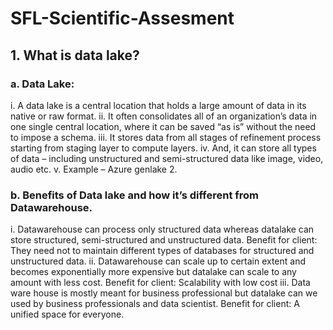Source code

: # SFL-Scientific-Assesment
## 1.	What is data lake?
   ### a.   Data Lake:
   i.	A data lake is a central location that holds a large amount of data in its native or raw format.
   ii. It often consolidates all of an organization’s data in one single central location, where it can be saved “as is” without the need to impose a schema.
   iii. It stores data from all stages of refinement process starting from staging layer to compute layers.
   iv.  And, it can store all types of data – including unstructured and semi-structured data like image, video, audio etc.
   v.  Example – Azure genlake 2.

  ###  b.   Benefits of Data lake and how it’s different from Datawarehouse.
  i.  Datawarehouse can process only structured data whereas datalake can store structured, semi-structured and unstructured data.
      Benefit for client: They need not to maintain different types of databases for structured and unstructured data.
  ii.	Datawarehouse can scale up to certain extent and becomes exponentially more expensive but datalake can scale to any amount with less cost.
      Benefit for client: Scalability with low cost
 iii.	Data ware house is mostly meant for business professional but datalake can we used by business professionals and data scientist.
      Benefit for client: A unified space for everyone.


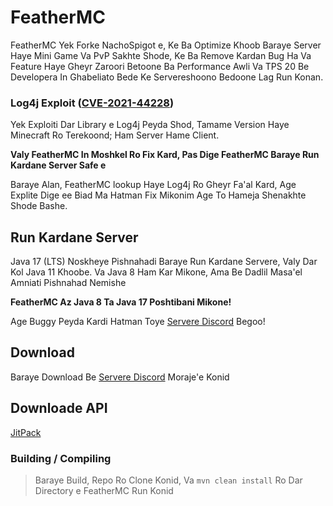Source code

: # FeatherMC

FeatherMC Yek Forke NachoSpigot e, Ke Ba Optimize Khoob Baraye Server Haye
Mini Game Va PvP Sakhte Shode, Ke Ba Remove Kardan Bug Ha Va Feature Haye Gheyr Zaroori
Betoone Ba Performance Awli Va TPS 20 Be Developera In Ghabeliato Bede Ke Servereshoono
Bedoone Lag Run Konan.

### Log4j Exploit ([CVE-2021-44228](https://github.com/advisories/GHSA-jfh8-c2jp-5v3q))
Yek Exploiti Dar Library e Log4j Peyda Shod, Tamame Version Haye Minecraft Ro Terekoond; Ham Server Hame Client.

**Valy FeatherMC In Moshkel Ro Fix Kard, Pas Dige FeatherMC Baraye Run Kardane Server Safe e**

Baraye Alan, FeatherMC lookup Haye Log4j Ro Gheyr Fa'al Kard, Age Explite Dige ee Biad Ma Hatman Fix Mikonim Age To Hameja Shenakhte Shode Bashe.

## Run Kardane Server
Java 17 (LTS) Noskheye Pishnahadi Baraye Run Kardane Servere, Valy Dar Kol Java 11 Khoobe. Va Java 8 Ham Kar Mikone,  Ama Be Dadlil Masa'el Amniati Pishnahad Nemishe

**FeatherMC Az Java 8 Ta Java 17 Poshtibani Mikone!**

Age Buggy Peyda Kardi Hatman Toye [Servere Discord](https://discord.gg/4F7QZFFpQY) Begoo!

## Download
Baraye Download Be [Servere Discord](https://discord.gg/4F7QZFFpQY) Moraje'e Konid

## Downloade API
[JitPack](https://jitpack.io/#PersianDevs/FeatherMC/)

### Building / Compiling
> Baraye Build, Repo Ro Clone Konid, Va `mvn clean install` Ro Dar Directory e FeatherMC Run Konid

● **WORK TO BE COMPLETED**
Each line of the entries that contains the word "datalake" should be listed.

● **EXERCISE OUTPUT**
  i.  Datawarehouse can process only structured data whereas datalake can store structured, semi-structured and unstructured data.
  ii.	Datawarehouse can scale up to certain extent and becomes exponentially more expensive but datalake can scale to any amount with less cost.
 iii.	Data ware house is mostly meant for business professional but datalake can we used by business professionals and data scientist.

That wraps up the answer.